人想到死去,一物无有,万念自然撇脱。然不知悟到性上一物无有,万念自无系累也。
一日克己复礼,无我也。佛氏曰“悬崖撒手”,近儒亦曰“拚”。皆似之而实非。何者?以非圣人所谓复礼也。或曰:“真为性命,人被恶名,埋没一世,更无出头,亦无分毫挂带。”此是欲率天下入於无忌惮,其流之弊,弑父与君,无所不至。

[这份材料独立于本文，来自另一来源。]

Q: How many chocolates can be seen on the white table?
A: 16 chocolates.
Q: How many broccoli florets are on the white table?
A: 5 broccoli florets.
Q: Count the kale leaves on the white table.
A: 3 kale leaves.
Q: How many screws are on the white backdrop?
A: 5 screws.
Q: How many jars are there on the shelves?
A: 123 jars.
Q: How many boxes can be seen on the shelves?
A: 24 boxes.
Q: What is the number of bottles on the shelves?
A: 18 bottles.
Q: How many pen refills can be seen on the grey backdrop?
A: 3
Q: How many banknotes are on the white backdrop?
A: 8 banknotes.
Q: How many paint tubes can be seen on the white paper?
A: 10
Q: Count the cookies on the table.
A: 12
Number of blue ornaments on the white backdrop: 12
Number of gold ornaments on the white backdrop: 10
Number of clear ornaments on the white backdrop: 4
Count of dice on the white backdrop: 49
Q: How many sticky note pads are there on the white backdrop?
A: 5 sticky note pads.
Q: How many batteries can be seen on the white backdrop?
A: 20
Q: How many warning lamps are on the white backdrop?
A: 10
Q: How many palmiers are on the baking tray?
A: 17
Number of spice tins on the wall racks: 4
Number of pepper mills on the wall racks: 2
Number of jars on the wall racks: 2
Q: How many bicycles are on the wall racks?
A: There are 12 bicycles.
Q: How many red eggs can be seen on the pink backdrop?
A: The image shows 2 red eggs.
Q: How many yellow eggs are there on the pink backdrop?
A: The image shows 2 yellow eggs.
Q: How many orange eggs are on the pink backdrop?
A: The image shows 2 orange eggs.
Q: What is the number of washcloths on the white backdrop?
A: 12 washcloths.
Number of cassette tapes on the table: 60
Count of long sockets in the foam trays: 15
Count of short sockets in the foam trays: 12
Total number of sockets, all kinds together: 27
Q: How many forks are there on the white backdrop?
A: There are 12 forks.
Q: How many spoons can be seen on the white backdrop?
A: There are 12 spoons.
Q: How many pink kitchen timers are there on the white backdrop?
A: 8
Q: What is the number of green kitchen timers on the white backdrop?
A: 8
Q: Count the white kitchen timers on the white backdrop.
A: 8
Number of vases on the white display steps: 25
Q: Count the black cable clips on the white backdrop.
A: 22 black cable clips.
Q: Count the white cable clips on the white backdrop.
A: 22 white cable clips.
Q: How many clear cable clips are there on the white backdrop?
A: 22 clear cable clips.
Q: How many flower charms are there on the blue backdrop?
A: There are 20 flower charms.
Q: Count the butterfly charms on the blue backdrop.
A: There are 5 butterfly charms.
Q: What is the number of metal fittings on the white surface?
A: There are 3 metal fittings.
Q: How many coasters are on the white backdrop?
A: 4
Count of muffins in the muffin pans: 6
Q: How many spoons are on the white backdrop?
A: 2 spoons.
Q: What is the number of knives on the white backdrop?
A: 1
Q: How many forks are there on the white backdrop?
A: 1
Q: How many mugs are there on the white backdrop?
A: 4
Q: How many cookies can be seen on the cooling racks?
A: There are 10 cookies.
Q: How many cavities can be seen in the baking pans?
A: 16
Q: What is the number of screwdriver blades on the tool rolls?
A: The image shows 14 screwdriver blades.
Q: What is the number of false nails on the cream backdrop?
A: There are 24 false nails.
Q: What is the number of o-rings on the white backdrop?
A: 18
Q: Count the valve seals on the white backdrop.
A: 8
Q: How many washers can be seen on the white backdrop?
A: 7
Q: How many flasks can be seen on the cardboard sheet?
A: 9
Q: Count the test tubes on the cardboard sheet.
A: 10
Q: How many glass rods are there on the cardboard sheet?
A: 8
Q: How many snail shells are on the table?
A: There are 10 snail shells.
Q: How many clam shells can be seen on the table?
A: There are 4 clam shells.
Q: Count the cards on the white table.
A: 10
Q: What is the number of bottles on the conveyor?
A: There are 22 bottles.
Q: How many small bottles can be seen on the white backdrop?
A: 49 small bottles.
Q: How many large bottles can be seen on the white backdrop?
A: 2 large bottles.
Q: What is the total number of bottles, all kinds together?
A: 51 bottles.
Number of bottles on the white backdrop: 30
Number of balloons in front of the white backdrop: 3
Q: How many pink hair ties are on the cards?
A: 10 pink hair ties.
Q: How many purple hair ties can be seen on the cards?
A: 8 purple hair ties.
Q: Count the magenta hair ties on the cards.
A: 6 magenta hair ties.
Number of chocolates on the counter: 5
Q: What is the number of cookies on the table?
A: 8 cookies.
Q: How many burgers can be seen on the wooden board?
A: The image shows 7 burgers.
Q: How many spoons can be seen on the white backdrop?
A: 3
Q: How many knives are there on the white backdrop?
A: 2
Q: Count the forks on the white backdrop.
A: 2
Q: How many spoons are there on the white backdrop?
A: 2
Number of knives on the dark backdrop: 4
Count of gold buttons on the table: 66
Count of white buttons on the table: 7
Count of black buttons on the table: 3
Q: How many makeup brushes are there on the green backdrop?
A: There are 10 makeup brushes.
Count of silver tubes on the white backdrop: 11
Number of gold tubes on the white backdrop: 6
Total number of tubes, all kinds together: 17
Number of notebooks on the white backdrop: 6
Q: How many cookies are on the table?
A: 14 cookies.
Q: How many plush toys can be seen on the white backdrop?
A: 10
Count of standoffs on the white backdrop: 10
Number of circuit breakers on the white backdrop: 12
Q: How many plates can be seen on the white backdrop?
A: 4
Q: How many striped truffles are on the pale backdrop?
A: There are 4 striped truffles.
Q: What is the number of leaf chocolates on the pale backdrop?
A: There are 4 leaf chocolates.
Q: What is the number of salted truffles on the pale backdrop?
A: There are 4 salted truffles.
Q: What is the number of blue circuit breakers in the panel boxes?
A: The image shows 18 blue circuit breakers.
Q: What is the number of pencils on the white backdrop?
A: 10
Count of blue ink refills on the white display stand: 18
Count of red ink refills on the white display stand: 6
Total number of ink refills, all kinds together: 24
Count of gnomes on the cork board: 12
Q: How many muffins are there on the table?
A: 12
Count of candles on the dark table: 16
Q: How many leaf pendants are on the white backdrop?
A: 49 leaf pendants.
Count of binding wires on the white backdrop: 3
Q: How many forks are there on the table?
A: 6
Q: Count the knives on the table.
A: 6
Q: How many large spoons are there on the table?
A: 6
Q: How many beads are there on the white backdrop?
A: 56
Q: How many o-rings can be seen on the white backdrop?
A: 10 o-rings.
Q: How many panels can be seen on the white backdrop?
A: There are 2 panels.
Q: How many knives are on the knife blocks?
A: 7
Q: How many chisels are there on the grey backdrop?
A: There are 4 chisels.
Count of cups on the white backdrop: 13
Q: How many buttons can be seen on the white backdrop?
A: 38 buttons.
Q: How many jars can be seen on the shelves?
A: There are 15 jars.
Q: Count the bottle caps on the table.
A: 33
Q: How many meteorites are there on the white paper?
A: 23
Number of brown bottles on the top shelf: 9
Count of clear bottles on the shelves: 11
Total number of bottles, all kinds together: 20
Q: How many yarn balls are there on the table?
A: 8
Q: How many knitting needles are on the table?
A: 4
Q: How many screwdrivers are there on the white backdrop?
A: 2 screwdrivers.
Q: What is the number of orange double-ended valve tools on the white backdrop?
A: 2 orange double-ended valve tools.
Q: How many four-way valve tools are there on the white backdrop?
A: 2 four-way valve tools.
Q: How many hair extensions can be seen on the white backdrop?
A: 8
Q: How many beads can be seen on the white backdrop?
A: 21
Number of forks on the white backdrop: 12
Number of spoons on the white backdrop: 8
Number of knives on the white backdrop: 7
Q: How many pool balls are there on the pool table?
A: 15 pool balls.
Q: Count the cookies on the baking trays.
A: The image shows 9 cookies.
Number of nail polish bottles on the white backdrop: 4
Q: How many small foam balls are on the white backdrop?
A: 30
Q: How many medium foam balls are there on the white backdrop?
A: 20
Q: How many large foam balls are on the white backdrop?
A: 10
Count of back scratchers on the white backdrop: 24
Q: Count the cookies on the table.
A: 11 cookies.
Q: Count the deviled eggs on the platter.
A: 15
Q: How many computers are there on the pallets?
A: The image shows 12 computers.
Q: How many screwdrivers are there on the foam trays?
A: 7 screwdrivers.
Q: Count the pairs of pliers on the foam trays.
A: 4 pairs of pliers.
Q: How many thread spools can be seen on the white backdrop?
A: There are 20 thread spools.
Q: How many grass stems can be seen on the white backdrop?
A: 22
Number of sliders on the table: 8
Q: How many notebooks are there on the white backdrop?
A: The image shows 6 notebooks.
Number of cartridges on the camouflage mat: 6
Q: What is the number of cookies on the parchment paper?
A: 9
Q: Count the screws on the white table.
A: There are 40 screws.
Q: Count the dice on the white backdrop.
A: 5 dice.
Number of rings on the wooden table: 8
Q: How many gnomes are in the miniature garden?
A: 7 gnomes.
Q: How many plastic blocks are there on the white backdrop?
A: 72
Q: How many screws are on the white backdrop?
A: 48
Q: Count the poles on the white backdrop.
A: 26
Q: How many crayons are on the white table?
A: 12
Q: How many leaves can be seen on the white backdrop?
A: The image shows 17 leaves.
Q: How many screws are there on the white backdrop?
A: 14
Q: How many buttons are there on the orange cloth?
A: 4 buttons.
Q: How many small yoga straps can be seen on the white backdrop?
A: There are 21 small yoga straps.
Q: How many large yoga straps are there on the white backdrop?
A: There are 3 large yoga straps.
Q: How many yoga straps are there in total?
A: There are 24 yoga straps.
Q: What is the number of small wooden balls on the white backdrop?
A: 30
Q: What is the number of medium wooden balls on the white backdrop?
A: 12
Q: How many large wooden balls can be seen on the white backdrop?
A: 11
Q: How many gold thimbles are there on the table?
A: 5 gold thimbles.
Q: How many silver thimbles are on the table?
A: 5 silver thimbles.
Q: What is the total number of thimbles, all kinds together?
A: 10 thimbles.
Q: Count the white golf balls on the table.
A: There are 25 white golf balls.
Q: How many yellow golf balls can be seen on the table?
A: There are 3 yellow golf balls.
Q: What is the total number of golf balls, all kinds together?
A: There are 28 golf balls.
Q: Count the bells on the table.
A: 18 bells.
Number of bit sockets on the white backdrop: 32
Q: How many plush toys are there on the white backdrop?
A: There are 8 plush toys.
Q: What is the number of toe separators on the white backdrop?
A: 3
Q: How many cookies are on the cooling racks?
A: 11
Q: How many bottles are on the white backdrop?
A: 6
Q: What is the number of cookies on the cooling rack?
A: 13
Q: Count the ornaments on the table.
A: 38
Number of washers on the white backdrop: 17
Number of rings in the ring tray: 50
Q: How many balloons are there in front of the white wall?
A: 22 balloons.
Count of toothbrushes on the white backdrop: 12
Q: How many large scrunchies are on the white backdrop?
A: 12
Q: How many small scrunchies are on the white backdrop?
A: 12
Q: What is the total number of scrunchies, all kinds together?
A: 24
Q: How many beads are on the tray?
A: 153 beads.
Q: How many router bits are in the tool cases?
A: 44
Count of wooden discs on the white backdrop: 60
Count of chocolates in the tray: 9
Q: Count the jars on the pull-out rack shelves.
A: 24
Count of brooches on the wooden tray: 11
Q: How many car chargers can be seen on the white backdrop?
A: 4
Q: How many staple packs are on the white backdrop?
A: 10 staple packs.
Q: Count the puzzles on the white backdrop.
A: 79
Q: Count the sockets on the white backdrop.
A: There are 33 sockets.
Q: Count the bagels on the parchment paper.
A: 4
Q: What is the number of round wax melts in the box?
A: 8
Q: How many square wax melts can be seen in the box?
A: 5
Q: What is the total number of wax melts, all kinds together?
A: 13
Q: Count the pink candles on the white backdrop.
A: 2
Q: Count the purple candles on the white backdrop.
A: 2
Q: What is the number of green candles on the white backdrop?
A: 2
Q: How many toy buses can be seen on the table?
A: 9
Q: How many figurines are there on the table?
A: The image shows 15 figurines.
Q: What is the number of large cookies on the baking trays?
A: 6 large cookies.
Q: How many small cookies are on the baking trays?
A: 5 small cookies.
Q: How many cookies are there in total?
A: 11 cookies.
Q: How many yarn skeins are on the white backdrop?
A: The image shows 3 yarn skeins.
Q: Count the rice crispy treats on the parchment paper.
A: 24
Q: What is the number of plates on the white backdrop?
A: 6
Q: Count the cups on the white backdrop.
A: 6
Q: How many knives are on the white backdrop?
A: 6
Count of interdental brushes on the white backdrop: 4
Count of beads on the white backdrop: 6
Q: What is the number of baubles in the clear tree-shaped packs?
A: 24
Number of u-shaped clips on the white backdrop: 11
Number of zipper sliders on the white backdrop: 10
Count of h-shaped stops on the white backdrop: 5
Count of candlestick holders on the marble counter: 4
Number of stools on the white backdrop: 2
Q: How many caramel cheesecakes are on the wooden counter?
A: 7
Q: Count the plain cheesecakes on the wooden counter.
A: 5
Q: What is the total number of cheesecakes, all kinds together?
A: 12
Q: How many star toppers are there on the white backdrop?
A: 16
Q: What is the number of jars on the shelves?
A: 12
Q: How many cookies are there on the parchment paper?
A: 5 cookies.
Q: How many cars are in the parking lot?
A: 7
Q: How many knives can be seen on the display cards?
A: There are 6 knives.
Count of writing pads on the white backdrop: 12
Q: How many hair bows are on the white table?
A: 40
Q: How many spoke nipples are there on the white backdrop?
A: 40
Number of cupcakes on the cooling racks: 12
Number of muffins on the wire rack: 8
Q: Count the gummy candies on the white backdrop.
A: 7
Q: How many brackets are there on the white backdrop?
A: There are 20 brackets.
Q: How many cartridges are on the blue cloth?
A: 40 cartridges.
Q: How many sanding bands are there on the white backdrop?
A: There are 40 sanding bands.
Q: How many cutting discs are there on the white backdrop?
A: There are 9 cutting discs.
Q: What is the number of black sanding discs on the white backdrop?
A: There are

政事本於人才,舍人才而言政者,必无政。则用本于政事,舍政事而言财者,必无财。
有问钱绪山曰:“阳明先生择才,始终得其用,何术而能然?”绪山曰:“吾师用人,不专取其才,而先信其心。其心可托,其才自为我用。世人喜用人之才,而不察其心,其才止足以自利其身已矣,故无成功。”愚谓此言是用才之诀也。然人之心地不明,如何察得人心术?人不患无才,识进则才进,不患无量,见大则量大,皆得之於学也。
劄记
心无出入,所持者志也。
道无声臭,体道者言行而已。
人心才觉,便在腔子里,不可着意。
有愤便有乐,不知手之舞之,足之蹈之,平日无愤无乐,只是悠悠。
天然一念现前,能为万变主宰,此先立乎其大者。
当下即是此默识要法也。然安知其当下果何如?朱子曰:“提醒处,即是天理,更别无天理。”此方是真当下。
《易》之本体,只是一生字,工夫只是一惧字。
穷至无妄处,方是理。
说
静坐之法,唤醒此心,卓然常明,志无所适而已。志无所适,精神自然凝复,不待安排,勿着方所,勿思效验。初入静者,不知摄持之法,惟体帖圣贤切要之言,自有入处。静至三日,必臻妙境。
静坐之法,不用一毫安排,只平平常常,默然静去。此平常二字,不可容易看过,即性体也。以其清净不容一物,故谓之平常。画前之《易》如此,人生而静以上如此,喜怒哀乐未发如此,乃天理之自然,须在人各各自体帖出,方是自得。静中妄念,强除不得,真体既显,妄念自息。昏气亦强除不得,妄念既净,昏气自清。只体认本性原来本色,还他湛然而已。大抵着一毫意不得,着一毫见不得,才添一念,便失本色。由静而动,亦只平平常常,湛然动去。静时与动时一色,动时与静时一色,所以一色者,只是一个平常也。故曰“无动无静”,学者不过借静坐中认此无动无静之体云尔。静中得力,方是动中真得力,动中得力,方是静中真得力。所谓敬者此也,所谓仁者此也,所谓诚者此也,是复性之道也。(以上《静坐说》)
前《静坐说》,观之犹未备也。夫静坐之法,入门者藉以涵养,初学者藉以入门。彼夫初入之心,妄念胶结,何从而见平常之体乎?平常则散漫去矣。故必收敛身心,以主於一,一即平常之体也。主则有意存焉,此意亦非着意,盖心中无事之谓,一着意则非一也。不着意而谓之意者,但从衣冠瞻视间,整齐严肃,则心自一,渐久渐熟平常矣。故主一之学,成始成终者也。(《书静坐说后》)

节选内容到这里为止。